Current Research Projects


 
 

Book Project: Focus: Transforming Legal Rights: Inclusion for Transgender Persons

Overview: Legal Rights for transgender persons are needed, it is argued, for enabling their expressive freedom, empowering their bodily autonomy, and protecting their dignity. Legal rights for transpersons would contribute to their recognition and validation, as well as provide protection against invidious discrimination. Transrights have a crucial role to play in to ensure the liberty of conscientious resistance to inflexibly binary gender norms. Such rights should help o overcome challenges for transgender persons in their making, unmaking, and remaking of themselves. Other rights not specific to transpersons (also hard fought for and only recently won), offer social recognition and legal status for intimate associations of one’s choice, including same sex marriage. Some depictions of human rights promise still more for sexual minorities: emancipation, empowerment, and liberation. Whether and how legal rights can do all this, or should even be expected to do so, is the motivating inquiry for this book.

Book Chapters:

Recent Book Chapter Title: Contextualizing a Human Rights Perspective for Water Ethics: From Exploitation to Empowerment and Beyond

Abstract: Throughout policy discussions about water management, several familiar solutions to achieve security and sustainability are proposed: markets and states. Advocates of market environmentalism champion the use of market pricing and significant involvement of the private sector in water systems to achieve water conservation and efficiency. That perspective has affinity with Dublin Statement principles affirming the finitude and vulnerability of water and emphasizing that water should be recognized as an economic good. Critics warn that markets suffer from numerous and serious flaws. Left unregulated, markets generate externalities such as pollution and they fail to protect the interests of the most marginal and vulnerable. The decision making processes that are typical of markets neglect to ensure opportunities for participation in decision making by those most affected, communities and consumers.
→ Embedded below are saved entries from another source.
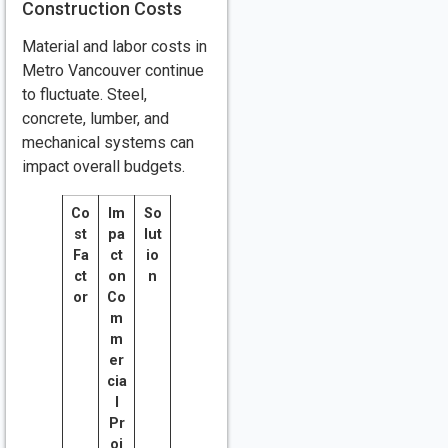
Construction Costs
Material and labor costs in
Metro Vancouver continue
to fluctuate. Steel,
concrete, lumber, and
mechanical systems can
impact overall budgets.
Co
Im
So
st
pa
lut
Fa
ct
io
ct
on
n
or
Co
m
m
er
cia
l
Pr
oj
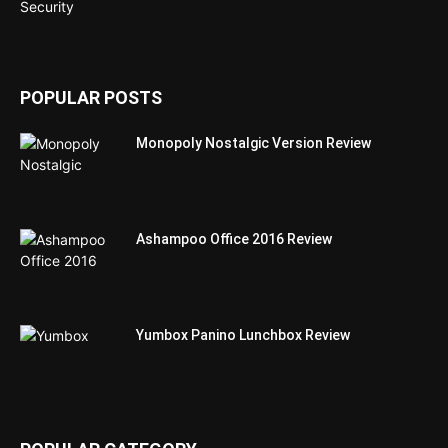
POPULAR POSTS
Monopoly Nostalgic Version Review
Ashampoo Office 2016 Review
Yumbox Panino Lunchbox Review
It is recommended here that the focus of water policy should not be on a simple binary: market or state, in isolation. Instead on a human rights perspective, the crucial consideration is where, when, and how the market and state should each play their respective roles in the pursuit of sustainability and water security. A human rights perspective offers us a shift in priorities, a way to reaffirm values and priorities that are obscured at best and disregarded at worst by market environmentalism. Core elements of human rights are reflected in other Dublin Statement principles advocating for a participatory approach to water management and incorporating a concern for equity and non-discrimination in access to water. This chapter suggests that we need human rights, and specifically the human rights to water and sanitation because we do not yet live in a socially just, ecologically sustainable world.